Interest-rate risk: Bond values fluctuate with changing interest rates, rising when rates fall and declining when rates rise. Default risk: Companies may fail to meet interest and principal payments, potentially resulting in loss of investment. Investment Rationale: To mitigate interest-rate risk, investors can choose shorter-term bonds, as longer-term bonds are more sensitive to rate changes. Selecting high-quality bonds from reputable companies or diversified bond funds can help mitigate default risk.
Risk: While bonds are generally considered less risky than stocks, neither asset class is entirely risk-free. In the event of bankruptcy, bondholders typically have priority over stockholders in repayment.
U.S. Treasury Securities and TIPS The U.S.
Treasury issues various securities, including Treasury bills, notes, bonds, and Treasury inflation-protected securities (TIPS):
- Treasury bills mature in one year or less.
- Treasury notes have maturities of up to 10 years.
- Treasury bonds have maturities extending up to 30 years.
- TIPS are securities whose principal value adjusts based on inflation.
Investment rationale: These securities are highly liquid and can be traded directly or through mutual funds.
Risk: Holding Treasurys until maturity generally ensures no loss of principal, except for negative-yielding bonds.
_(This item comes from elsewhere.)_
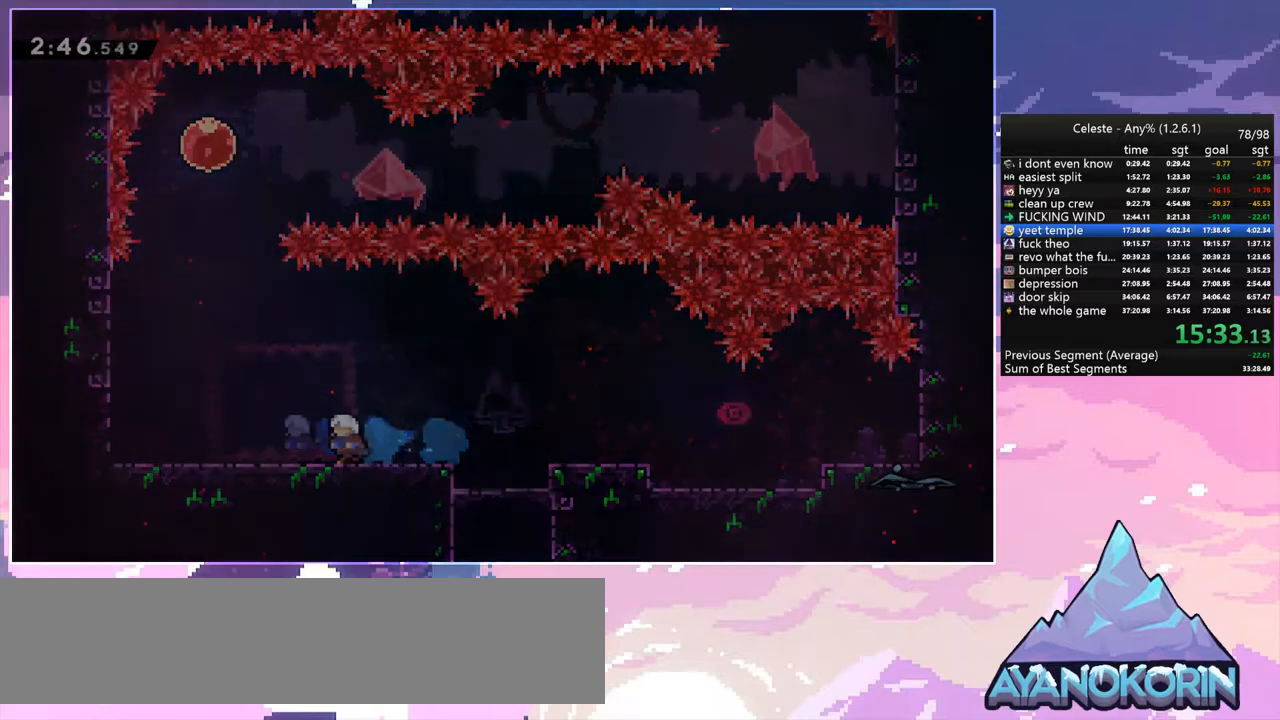
{"keys": ["left"], "events": [[33, "skip", "up"], [267, "left", "down"]]}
Selling before maturity may result in loss of principal due to fluctuating values affected by interest rate changes. Bond values typically decrease with rising interest rates and vice versa.
Preferred stocks
Preferred stocks share similarities with lower-grade bonds rather than common stocks. However, their values may experience significant fluctuations during market declines or when interest rates rise.
Investment rationale: Similar to bonds, preferred stocks provide regular cash payouts. Companies issuing preferred stock may have the option to suspend dividends in certain circumstances, although they are often required to make up any missed payments. Preferred stockholders also receive dividends before common stockholders.
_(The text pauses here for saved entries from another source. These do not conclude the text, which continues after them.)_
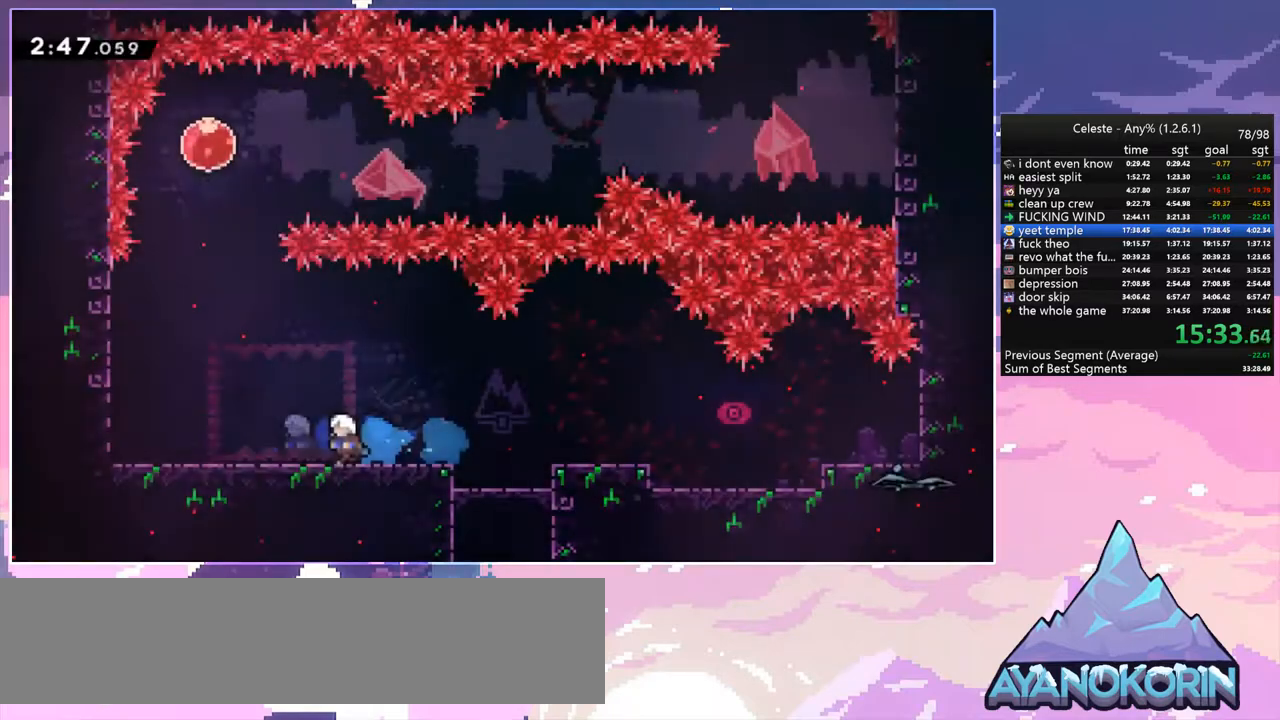
{"keys": ["dash", "up"], "events": [[50, "dash", "down"], [200, "dash", "up"], [433, "up", "down"], [483, "dash", "down"], [483, "left", "up"]]}
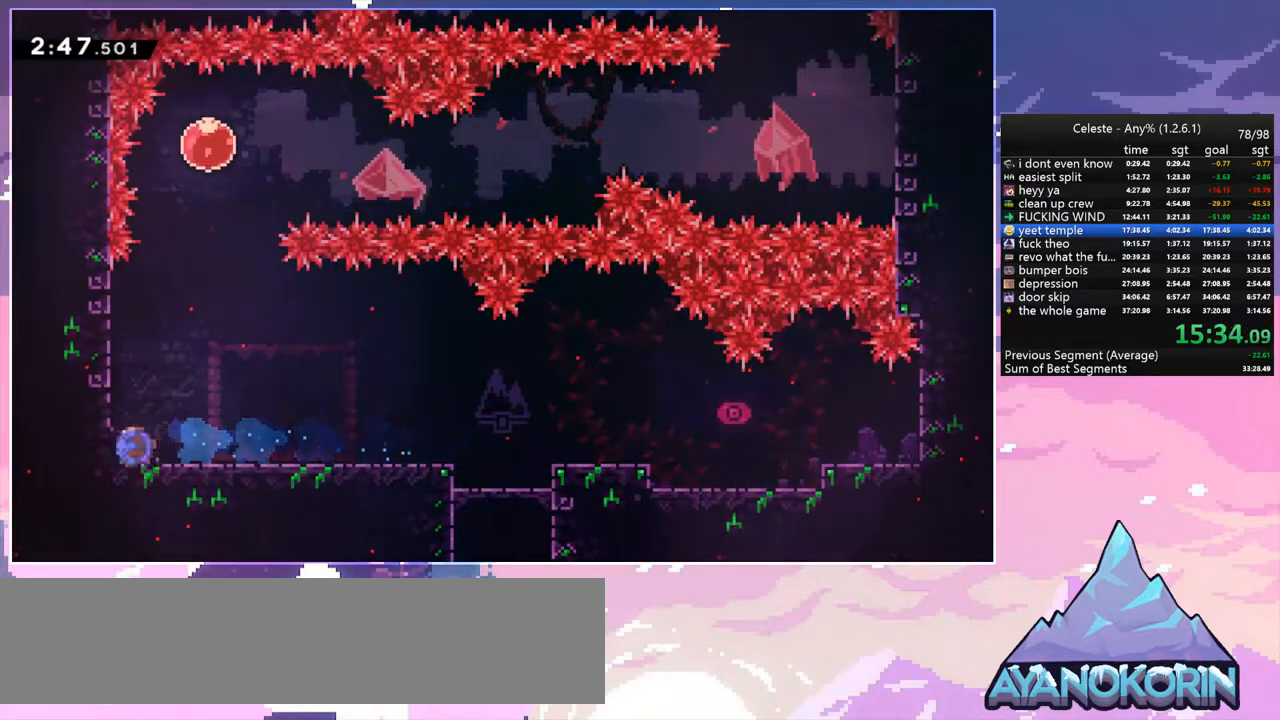
{"keys": [], "events": [[300, "dash", "up"], [400, "up", "up"], [450, "left", "down"], [500, "left", "up"]]}
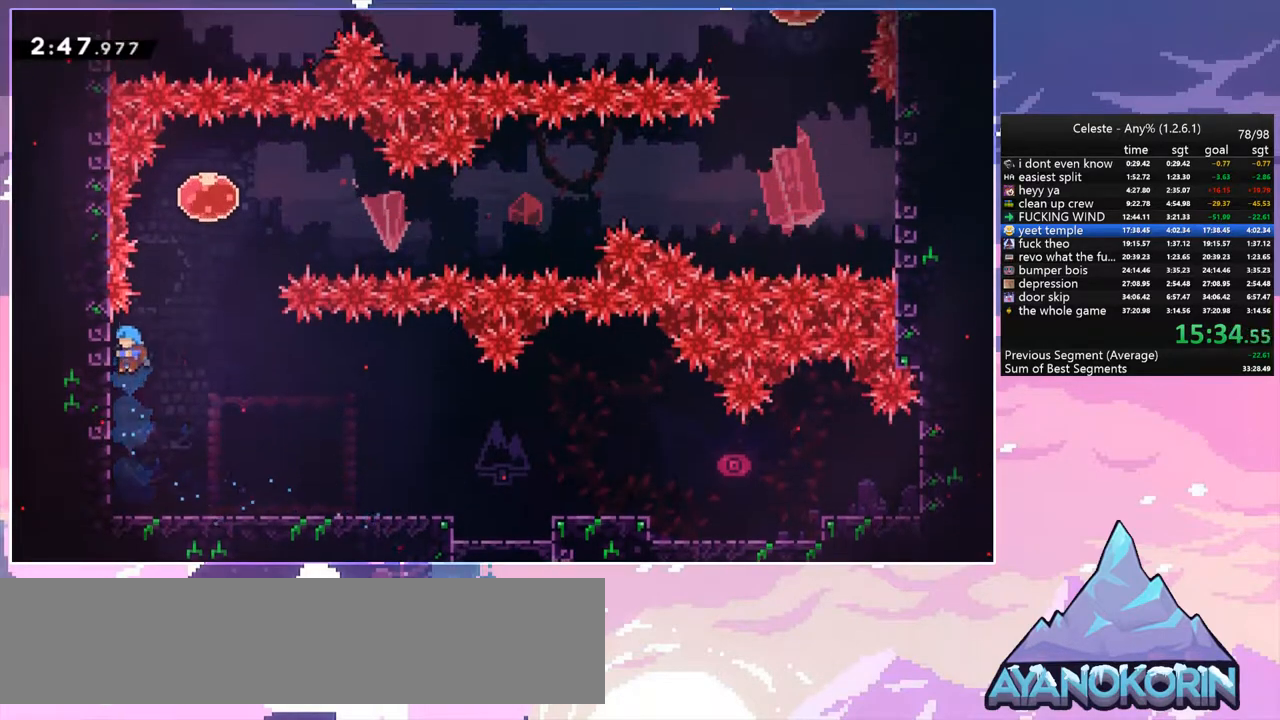
{"keys": ["dash", "up"], "events": [[367, "up", "down"], [467, "dash", "down"]]}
Risk: Preferred stocks are considered riskier than bonds but generally safer than common stocks. They are sometimes referred to as hybrid securities, as preferred stockholders are paid out after bondholders but before common stockholders. While preferred stocks trade on stock exchanges like other stocks, careful analysis is necessary before making a purchase.
Money market
Accounts Money market accounts function similarly to savings accounts, offering benefits like a debit card and interest payments. While they may require a higher minimum deposit than savings accounts, money market accounts typically provide higher interest rates.
Investment rationale: Money market accounts offer flexibility for accessing funds while potentially providing higher interest rates compared to savings accounts. It's essential to search for competitive rates to maximize returns.
Risk: Money market accounts are FDIC-insured, ensuring principal protection up to $250,000 per depositor per bank. The main risk lies in potentially earning insufficient interest to outpace inflation, leading to a loss of purchasing power over time.
Fixed annuities
A fixed annuity is a contractual agreement, often with an insurance company, guaranteeing a predetermined level of income over a specified period. This income can be structured to pay out over a fixed duration or until the annuitant's death.
Investment rationale: Fixed annuities offer a secure source of income, particularly during retirement. They allow for tax-deferred growth and contributions without limits. Additional benefits, such as death benefits or minimum guaranteed payouts, may also be included in the contract.
Risk: Fixed annuity contracts can be complex, and careful examination of the fine print is crucial to avoid unexpected terms. Annuities are relatively illiquid, and early withdrawal penalties may apply. Moreover, in periods of substantial inflation, the guaranteed payout may lose its attractiveness.